Task statement:
Collect all lines from the records below that include the word "feel".

(Saved entries)
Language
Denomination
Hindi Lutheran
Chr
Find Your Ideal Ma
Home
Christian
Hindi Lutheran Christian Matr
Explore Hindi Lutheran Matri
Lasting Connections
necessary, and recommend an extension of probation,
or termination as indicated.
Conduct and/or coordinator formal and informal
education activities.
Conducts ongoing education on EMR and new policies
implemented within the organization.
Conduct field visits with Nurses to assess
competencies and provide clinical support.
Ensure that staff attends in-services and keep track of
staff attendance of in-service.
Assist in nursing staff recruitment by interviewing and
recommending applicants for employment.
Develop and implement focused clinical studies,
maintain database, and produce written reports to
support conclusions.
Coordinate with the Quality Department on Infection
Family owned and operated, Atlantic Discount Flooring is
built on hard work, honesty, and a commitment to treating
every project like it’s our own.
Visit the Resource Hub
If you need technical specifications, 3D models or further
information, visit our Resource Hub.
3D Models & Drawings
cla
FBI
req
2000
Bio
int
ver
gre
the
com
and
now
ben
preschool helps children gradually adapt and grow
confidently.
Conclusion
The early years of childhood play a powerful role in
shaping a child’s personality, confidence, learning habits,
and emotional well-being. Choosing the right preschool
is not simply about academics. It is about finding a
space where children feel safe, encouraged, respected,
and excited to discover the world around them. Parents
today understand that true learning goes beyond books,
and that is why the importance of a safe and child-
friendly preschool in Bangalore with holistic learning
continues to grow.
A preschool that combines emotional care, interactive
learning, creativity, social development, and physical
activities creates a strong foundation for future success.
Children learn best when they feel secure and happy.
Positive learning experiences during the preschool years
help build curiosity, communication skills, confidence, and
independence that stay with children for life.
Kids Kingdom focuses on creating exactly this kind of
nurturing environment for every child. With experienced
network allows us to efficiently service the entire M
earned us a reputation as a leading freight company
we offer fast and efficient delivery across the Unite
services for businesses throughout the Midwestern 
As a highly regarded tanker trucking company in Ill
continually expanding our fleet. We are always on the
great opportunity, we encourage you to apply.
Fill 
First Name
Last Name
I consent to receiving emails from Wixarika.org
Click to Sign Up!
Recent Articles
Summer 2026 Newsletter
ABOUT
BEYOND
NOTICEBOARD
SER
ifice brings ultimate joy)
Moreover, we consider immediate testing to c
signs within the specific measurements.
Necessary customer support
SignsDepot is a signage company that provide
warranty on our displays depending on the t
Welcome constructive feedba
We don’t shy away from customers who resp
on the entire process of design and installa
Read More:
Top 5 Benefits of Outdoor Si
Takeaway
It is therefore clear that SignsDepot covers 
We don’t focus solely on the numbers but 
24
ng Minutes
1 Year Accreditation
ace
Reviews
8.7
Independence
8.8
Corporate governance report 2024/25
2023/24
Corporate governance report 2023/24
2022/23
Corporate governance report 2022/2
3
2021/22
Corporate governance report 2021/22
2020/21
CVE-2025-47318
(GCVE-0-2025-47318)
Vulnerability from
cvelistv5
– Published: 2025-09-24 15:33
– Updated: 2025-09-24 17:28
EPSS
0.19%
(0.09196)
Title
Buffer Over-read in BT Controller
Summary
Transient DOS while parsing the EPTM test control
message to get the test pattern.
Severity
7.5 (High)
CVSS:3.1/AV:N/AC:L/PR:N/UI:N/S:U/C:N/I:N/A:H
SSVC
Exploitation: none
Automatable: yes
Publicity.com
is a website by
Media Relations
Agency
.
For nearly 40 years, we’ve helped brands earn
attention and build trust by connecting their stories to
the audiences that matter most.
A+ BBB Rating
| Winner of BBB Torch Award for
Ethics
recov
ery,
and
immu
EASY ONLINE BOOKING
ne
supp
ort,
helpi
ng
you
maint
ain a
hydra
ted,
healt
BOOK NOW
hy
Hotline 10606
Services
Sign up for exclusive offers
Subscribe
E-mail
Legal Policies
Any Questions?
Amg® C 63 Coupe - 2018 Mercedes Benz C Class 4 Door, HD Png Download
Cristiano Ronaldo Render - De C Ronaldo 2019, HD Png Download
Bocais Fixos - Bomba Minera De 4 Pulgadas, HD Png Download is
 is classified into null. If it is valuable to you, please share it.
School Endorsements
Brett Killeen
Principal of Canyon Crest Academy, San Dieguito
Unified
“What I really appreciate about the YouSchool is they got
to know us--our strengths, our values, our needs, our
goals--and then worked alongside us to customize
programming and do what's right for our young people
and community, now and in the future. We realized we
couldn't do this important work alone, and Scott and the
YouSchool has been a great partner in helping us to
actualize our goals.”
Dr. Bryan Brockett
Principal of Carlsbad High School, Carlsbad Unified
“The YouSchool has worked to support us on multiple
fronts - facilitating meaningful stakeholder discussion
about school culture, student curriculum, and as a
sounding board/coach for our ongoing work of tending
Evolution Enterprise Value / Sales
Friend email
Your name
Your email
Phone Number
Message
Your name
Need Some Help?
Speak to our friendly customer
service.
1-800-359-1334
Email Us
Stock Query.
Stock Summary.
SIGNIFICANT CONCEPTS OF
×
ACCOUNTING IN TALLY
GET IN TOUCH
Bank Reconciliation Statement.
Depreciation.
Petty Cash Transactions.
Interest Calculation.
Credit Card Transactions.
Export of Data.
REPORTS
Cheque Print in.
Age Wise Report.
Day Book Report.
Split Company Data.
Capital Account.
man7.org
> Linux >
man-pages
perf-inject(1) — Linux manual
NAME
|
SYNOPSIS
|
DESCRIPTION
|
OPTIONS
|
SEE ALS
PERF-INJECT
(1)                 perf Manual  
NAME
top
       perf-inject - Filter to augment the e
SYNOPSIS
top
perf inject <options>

Reply:
space where children feel safe, encouraged, respected,
Children learn best when they feel secure and happy.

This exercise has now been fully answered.